連載インストラクショナルデザイナーがゆく第12 回 人材開発カンパニーで 「関西力」の熱さに圧倒
松下電器グループが経営する幹部人材育成施設で講演
桜前線が東京を通過した3 月下旬、それとすれ違うように新幹線で西に向かった。目指すは大阪・枚方市にある「人材開発カンパニー」。21 世紀のグローバル&グループ経営を担う幹部人材育成のための研修棟を持つ松下電器グループの研修機関で、私の研究テーマでもある「ワークプレイスラーニング」という名前の研修チームがある。そこでインストラクターとして活躍する方々を対象に、インストラクショナルデザイン(ID)についての実践セミナーをするのが目的だ。
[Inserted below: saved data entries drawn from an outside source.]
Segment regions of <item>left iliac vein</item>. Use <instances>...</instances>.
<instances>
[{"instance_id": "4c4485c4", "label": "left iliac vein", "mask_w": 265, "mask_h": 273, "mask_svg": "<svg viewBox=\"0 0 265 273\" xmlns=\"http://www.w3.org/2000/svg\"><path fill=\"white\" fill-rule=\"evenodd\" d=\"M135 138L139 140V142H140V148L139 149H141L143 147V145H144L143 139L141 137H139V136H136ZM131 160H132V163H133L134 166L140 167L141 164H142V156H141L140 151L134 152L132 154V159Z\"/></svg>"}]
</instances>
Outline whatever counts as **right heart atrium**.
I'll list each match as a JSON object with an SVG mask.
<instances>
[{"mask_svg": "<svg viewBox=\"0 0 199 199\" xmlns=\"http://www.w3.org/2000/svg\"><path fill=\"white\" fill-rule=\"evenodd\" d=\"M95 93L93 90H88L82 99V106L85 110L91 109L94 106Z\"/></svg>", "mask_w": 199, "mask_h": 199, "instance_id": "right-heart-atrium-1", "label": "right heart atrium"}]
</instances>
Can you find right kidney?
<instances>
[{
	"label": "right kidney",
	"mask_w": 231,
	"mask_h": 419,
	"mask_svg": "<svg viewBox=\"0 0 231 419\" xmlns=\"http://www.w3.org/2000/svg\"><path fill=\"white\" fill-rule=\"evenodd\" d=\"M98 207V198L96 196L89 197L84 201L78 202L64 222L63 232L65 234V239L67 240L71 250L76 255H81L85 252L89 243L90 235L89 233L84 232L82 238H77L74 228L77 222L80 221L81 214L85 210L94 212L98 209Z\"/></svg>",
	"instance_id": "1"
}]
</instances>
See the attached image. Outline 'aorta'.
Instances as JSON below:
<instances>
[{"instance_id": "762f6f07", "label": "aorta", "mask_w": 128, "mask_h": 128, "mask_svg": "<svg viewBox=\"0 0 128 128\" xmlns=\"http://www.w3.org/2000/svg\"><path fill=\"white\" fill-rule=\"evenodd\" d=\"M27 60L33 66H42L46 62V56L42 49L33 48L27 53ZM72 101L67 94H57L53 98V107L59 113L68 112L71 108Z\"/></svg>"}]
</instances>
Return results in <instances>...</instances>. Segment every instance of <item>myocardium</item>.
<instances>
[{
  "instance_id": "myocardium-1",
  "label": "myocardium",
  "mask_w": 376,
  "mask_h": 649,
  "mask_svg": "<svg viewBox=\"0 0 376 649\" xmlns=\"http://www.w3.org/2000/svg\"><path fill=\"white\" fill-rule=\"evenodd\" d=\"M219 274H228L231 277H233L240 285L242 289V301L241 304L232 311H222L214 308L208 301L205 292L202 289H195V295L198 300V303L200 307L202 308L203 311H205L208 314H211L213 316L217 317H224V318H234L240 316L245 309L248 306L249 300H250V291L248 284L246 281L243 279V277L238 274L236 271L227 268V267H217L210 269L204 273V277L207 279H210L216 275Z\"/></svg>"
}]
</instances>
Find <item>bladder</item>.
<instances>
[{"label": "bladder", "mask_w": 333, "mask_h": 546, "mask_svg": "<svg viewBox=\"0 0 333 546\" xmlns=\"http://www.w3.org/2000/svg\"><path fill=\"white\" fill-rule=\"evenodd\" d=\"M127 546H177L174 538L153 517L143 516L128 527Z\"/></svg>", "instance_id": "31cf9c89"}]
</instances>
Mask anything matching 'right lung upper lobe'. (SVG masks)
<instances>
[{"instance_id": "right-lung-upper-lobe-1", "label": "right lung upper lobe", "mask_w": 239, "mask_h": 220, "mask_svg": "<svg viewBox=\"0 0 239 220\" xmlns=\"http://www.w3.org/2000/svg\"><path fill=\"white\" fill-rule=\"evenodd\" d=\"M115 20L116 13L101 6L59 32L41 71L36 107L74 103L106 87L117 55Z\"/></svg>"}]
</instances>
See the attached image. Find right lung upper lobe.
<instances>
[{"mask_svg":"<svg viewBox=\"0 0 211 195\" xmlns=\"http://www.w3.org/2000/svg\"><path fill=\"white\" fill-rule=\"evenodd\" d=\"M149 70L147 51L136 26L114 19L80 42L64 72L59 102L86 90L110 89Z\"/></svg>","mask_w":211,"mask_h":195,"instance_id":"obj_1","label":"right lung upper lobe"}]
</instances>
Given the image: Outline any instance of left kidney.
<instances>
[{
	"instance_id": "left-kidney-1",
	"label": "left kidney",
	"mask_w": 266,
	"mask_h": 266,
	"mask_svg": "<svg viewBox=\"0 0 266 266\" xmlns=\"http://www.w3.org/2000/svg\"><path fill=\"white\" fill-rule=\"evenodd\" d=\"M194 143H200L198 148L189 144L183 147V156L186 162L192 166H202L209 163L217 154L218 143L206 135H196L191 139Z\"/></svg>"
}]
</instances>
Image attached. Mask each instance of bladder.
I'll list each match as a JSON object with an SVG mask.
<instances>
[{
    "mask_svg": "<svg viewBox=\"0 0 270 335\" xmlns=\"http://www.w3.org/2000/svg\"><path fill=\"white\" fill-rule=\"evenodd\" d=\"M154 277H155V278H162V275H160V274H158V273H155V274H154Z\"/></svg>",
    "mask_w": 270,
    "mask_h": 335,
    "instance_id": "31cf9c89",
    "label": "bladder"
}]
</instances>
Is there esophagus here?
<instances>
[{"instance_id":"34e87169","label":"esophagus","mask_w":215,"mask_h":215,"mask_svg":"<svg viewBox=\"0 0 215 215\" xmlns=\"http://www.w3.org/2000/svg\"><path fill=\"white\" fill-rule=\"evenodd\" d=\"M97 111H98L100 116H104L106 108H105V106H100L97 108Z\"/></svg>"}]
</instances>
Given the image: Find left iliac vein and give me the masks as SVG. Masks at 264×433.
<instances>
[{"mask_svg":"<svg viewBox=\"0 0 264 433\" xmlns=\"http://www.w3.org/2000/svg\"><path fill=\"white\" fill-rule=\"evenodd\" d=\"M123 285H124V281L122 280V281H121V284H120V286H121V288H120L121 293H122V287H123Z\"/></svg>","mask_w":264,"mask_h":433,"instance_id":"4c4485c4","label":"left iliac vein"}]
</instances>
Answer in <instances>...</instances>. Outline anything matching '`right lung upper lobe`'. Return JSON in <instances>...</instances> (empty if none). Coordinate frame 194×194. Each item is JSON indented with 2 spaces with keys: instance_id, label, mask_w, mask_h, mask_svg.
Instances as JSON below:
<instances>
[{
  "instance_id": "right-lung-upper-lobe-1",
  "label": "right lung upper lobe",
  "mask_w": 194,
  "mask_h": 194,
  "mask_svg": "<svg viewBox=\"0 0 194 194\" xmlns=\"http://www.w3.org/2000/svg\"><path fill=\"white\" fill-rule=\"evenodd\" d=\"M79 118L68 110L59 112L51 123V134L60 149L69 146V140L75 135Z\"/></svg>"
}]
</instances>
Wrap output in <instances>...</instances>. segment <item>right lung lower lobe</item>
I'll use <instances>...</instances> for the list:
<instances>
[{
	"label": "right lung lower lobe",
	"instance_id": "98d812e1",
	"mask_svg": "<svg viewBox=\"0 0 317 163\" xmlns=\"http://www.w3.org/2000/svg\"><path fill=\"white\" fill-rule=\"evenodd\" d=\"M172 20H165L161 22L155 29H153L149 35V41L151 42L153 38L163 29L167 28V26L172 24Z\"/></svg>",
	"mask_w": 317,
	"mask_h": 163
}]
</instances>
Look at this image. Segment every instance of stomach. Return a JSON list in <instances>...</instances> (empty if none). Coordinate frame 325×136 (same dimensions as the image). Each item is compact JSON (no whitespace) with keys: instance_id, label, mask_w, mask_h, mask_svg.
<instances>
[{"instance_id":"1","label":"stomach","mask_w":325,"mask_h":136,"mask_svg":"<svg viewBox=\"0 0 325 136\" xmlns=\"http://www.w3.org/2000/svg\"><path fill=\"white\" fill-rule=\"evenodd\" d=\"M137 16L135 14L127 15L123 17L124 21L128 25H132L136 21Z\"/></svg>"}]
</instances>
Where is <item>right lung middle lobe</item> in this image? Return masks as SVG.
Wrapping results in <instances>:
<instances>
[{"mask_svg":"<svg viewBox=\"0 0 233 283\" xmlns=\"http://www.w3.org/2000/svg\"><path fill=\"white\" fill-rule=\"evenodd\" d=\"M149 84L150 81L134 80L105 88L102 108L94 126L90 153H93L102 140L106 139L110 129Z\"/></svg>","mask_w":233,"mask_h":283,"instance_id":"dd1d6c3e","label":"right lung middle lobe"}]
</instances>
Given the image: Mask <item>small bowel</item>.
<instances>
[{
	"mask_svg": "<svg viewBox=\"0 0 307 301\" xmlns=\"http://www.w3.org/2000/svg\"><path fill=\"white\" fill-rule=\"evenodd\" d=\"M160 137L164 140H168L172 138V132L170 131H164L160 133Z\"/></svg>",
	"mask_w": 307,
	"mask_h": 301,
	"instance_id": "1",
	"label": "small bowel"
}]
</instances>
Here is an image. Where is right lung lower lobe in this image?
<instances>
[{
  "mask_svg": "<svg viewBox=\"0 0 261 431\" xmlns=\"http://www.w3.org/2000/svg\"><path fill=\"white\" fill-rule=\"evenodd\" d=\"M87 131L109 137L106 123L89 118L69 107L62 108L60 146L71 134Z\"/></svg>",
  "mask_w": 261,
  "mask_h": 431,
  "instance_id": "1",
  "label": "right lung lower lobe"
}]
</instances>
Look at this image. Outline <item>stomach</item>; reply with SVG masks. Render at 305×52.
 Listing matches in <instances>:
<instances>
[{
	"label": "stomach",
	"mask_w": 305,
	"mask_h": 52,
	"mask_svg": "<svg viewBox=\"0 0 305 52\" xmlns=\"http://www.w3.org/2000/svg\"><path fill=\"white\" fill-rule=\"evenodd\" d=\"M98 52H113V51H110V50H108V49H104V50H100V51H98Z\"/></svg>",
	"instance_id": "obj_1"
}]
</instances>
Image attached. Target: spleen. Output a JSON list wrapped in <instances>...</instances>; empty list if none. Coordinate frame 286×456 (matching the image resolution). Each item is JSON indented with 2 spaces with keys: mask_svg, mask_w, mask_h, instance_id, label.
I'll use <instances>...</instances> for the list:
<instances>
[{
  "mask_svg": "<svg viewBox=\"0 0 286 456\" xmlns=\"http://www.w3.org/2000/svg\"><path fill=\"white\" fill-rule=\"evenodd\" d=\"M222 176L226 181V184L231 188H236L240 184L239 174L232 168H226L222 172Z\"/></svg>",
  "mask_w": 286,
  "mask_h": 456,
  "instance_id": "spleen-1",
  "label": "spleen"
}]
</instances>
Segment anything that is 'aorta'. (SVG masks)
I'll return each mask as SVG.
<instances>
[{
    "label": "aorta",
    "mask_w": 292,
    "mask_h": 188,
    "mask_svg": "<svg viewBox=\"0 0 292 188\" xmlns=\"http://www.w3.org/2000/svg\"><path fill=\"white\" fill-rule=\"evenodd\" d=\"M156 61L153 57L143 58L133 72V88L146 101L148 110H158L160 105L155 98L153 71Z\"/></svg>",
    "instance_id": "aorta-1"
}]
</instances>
ものすごい勢いで通り過ぎていく車窓のお花見を楽しみながら、PCを立ち上げ、準備したいくつものファイルをチェックする。受講者の多くは、開発・製造・販売の現場での豊富な経験を活かして研修教育にあたっているインストラクターだが、IDについての体系的な話を聞くのは初めてとのこと。ならばモチベーション設計や評価技法、あるいはシナリオ設計に関する詳細な項目は後に回し、まず「ID とは何のための技法か」「ID を知ると、どんなメリットがあるのか」について、それぞれの経験と結びつけて考えるプロセスからスタート。「基本の“き”」の共通言語を押さえつつ、IDを活用した教育設計のビジョンをしっかり持っていただく。これが今回の目標である。よぉーし、学習オブジェクトを絞り込んでいく分析的なパラダイムではなく、マルチシナリオ的なアプローチである創造的パラダイムで、参加者が興味を示すトピックを選んで柔軟に進行しようと戦略を練る。